◆ **CONSIGNE DONNÉE 1**
Pouvez-vous transcrire à l'identique les entrées, en partant du début des entrées et en poursuivant jusqu'à la ligne qui contient « levels: levels [0.116, 0.574, 1] », celle-ci comprise ?

----------------------------------------

L’un des auteurs français phare de cette année 2009 revient en ce moment avec la réédition d’un recueil de nouvelles intitulé Dreamworld dans lequel il nous invite à parcourir l’univers de ses rêves à travers neuf nouvelles toutes plus surprenantes les unes que les autres. Publié originellement chez Nuit d’Avril ce recueil compile l’essentiel de l’esprit de Sire Cédric en quelques (pas assez ?) de pages. Entrons donc maintenant dans ce monde de rêves et d’imagination…
Commençons par la couverture. Personnellement je la trouve un peu faible par rapport au contenu du livre. J’aurais vu quelque chose de plus onirique, de plus fouillé. Mais le principe du visage qui crie n’est pas en soi un mauvais choix tant il représente à merveille certains aspects du recueil où l’enfermement dans le rêve s’avère un fardeau.
Mais passons maintenant à l’essentiel, ce qui nous intéresse tous vraiment : les quelques 280 pages de nouvelles.
La première d’entre elle nous invite à poursuivre les fées et autres créatures magiques à travers le regard d’un enfant. Mais pas n’importe lequel. Vers la fin de la nouvelle le lecteur se voit totalement surpris par une conclusion assez inattendue même si certains indices sont semés par endroits.
Le second texte de cet ensemble est assez impressionnant. Surtout en terme de taille puisqu’il pourrait presque tenir le rôle de novella à part entière. Les inspirations choisies laissent à penser que l’Enfant des Cimetières, le roman qui a suivi, était déjà en gestation tant il était possible de retrouver des éléments concordants. Sous le titre Cauchemars se sont bel et bien nos pires mauvais rêves qui se voient matérialisés sur le papier. A ne pas lire juste avant de dormir…
Requiem est un texte d’une beauté toute surnaturelle. C’est l’une des deux nouvelles qui m’a le plus touché dans ce recueil. L’histoire de l’ange noir qui aime la sœur de son amour précédent (et parti) est d’un romantisme tout particulier qui parvient sans peine à toucher mon âme de garçon élevés au sein de Conan et autres Ken le Survivant. Une telle poésie se dégage des lignes que le lecteur ne peu qu’entendre s’il la connaît la Sonate de Beethoven qui a inspiré Sire Cédric. 23 pages qui resteront pour moi d’anthologie…
La seconde nouvelle qui m’a le plus touché est Muse. Cette histoire d’écrivain bercé par le sang et l’amour de sa muse est d’une obscurité particulièrement alléchante et dans laquelle il est tentant de sombrer. Mélancolie et amour sont au rendez-vous. Comme à leur habitude les personnages de Sire Cédric sont torturés et leur esprit invite au voyage. Un moment exceptionnel…
Babylone et la mélancolie de son récit de la belle cité dans le ciel est extrêmement poétique et devrait ravir tous les lecteurs. Une femme malade qui fait fuir son amour pour ensuite parvenir à atteindre la belle Babylone cachée dans l’arc-en-ciel. Cela donne une nouvelle fascinante au charme qui perdure longtemps.

----------------------------------------

◆ **CONSIGNE DONNÉE 2**
Pouvez-vous reproduire mot pour mot le passage de la critique du recueil Dreamworld qui commence par « La première d’entre » et se poursuit jusqu'à « semés par endroits. » ?

◆ **DONNÉES SOURCES**
----------------------------------------

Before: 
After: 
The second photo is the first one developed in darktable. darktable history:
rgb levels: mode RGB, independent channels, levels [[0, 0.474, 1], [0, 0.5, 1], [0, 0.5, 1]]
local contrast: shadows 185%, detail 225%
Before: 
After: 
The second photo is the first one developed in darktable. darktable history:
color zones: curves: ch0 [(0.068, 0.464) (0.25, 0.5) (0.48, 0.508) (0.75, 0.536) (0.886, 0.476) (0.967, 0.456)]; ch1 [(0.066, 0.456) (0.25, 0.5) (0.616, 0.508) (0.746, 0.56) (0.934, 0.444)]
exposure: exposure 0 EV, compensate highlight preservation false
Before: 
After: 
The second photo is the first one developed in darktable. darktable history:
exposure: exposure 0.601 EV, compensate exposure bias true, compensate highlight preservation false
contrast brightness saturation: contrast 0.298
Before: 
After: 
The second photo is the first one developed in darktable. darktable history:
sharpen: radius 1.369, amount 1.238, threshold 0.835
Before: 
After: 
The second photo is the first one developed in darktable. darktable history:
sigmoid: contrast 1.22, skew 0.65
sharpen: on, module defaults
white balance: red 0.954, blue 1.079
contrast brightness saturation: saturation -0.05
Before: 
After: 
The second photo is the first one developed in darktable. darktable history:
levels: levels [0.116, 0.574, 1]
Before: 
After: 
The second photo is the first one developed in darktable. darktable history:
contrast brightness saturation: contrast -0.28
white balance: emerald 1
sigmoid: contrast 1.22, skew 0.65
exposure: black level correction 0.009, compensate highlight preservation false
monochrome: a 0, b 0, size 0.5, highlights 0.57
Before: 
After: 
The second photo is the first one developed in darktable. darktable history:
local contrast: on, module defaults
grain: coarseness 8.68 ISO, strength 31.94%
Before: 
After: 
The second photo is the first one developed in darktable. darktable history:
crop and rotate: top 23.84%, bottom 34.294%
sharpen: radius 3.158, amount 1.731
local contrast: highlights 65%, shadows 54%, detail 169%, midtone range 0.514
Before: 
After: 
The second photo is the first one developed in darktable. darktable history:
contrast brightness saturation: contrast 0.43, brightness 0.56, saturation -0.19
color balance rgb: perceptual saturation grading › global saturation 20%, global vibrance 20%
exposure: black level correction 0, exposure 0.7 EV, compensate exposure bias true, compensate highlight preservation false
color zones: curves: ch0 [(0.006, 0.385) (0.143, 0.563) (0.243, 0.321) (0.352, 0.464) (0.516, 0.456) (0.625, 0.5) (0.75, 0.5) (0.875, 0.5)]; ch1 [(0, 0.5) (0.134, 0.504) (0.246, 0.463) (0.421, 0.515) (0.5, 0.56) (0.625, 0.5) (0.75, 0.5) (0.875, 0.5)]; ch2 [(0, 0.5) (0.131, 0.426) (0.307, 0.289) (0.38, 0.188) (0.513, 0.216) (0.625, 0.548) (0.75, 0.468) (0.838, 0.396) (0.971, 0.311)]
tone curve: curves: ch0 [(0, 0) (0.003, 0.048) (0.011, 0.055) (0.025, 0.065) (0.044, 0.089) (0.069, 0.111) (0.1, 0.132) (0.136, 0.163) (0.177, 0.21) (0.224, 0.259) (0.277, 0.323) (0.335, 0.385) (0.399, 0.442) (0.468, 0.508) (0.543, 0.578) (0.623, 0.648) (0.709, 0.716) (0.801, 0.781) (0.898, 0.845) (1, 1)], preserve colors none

----------------------------------------

◆ **CORRIGÉ PROPOSÉ 1**
Before: 
After: 
The second photo is the first one developed in darktable. darktable history:
rgb levels: mode RGB, independent channels, levels [[0, 0.474, 1], [0, 0.5, 1], [0, 0.5, 1]]
local contrast: shadows 185%, detail 225%
Before: 
After: 
The second photo is the first one developed in darktable. darktable history:
color zones: curves: ch0 [(0.068, 0.464) (0.25, 0.5) (0.48, 0.508) (0.75, 0.536) (0.886, 0.476) (0.967, 0.456)]; ch1 [(0.066, 0.456) (0.25, 0.5) (0.616, 0.508) (0.746, 0.56) (0.934, 0.444)]
exposure: exposure 0 EV, compensate highlight preservation false
Before: 
After: 
The second photo is the first one developed in darktable. darktable history:
exposure: exposure 0.601 EV, compensate exposure bias true, compensate highlight preservation false
contrast brightness saturation: contrast 0.298
Before: 
After: 
The second photo is the first one developed in darktable. darktable history:
sharpen: radius 1.369, amount 1.238, threshold 0.835
Before: 
After: 
The second photo is the first one developed in darktable. darktable history:
sigmoid: contrast 1.22, skew 0.65
sharpen: on, module defaults
white balance: red 0.954, blue 1.079
contrast brightness saturation: saturation -0.05
Before: 
After: 
The second photo is the first one developed in darktable. darktable history:
levels: levels [0.116, 0.574, 1]

◆ **CORRIGÉ PROPOSÉ 2**
La première d’entre elle nous invite à poursuivre les fées et autres créatures magiques à travers le regard d’un enfant. Mais pas n’importe lequel. Vers la fin de la nouvelle le lecteur se voit totalement surpris par une conclusion assez inattendue même si certains indices sont semés par endroits.